(SUPPLIED DATA)
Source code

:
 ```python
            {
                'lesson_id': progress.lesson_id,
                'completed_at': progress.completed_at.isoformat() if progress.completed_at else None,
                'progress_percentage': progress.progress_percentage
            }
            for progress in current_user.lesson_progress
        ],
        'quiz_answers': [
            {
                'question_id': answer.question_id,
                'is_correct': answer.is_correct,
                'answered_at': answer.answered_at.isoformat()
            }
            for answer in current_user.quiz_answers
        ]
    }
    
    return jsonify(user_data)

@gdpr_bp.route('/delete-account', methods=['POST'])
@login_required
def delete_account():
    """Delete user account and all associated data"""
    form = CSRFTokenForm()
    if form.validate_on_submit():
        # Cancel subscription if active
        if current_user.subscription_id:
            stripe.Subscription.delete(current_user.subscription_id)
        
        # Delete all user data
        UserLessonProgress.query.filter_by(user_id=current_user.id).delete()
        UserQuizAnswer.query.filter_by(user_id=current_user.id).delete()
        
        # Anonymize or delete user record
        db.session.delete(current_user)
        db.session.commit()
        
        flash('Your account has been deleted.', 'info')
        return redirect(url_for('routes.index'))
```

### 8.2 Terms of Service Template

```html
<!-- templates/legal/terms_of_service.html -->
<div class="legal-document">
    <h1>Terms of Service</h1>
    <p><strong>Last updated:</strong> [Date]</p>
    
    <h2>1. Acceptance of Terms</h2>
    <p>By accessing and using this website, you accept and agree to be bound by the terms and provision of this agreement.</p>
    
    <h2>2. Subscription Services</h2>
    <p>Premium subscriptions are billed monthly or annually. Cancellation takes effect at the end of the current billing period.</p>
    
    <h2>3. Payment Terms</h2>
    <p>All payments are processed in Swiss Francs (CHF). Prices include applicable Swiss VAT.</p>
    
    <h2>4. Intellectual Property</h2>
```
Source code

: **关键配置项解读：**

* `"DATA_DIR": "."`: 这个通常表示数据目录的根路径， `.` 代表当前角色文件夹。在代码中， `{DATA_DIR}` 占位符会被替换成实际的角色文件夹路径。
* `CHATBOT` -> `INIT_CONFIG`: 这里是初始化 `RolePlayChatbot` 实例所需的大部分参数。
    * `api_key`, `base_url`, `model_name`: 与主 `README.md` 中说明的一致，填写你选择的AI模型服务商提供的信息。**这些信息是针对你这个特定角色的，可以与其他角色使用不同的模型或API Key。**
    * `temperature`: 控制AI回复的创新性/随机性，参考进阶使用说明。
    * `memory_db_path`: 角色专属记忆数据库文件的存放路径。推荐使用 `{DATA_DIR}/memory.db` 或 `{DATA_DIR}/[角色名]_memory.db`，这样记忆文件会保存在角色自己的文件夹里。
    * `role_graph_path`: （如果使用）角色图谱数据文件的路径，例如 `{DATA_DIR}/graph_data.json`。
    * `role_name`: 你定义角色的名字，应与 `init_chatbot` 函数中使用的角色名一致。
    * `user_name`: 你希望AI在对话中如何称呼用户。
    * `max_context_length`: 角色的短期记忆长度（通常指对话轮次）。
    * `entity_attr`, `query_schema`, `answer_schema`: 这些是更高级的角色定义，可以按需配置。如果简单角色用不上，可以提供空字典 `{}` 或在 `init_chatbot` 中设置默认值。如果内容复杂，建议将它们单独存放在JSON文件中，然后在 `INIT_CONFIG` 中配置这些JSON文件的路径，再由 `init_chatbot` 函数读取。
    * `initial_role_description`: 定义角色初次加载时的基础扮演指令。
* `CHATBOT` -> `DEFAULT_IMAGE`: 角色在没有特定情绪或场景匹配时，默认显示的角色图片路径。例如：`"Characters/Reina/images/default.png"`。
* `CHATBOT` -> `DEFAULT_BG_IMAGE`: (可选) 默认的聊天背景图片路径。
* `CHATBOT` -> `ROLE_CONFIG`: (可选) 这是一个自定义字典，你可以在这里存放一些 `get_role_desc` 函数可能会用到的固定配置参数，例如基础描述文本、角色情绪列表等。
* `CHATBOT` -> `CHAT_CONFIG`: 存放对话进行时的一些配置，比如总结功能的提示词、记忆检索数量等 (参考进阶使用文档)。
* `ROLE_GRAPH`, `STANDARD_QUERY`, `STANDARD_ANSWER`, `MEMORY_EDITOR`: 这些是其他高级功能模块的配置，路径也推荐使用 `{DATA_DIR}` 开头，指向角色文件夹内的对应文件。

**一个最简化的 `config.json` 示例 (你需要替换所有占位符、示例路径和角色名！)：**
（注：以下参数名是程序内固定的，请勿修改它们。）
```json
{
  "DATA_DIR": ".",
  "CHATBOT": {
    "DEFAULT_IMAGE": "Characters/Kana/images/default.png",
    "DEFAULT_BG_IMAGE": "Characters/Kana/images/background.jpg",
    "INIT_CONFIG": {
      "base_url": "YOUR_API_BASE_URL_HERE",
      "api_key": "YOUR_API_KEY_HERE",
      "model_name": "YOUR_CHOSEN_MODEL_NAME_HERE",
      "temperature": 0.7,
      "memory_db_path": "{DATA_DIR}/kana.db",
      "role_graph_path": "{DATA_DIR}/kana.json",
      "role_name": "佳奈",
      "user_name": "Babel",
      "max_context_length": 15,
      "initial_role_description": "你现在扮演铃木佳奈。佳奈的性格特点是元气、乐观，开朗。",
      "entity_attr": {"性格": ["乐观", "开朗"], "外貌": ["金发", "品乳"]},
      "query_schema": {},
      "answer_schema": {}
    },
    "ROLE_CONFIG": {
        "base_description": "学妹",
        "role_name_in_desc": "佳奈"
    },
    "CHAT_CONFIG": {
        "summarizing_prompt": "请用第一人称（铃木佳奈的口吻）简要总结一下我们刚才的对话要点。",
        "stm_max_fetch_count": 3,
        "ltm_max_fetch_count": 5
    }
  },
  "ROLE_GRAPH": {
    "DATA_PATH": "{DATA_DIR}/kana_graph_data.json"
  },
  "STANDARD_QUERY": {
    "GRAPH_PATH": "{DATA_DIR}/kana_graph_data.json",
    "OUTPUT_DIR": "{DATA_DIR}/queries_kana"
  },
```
(End SUPPLIED DATA)
_YOUR TASK_. For the word "session", please say how many lines in the entries hold it, with only the number as the reply.

_ANSWER AREA_. 2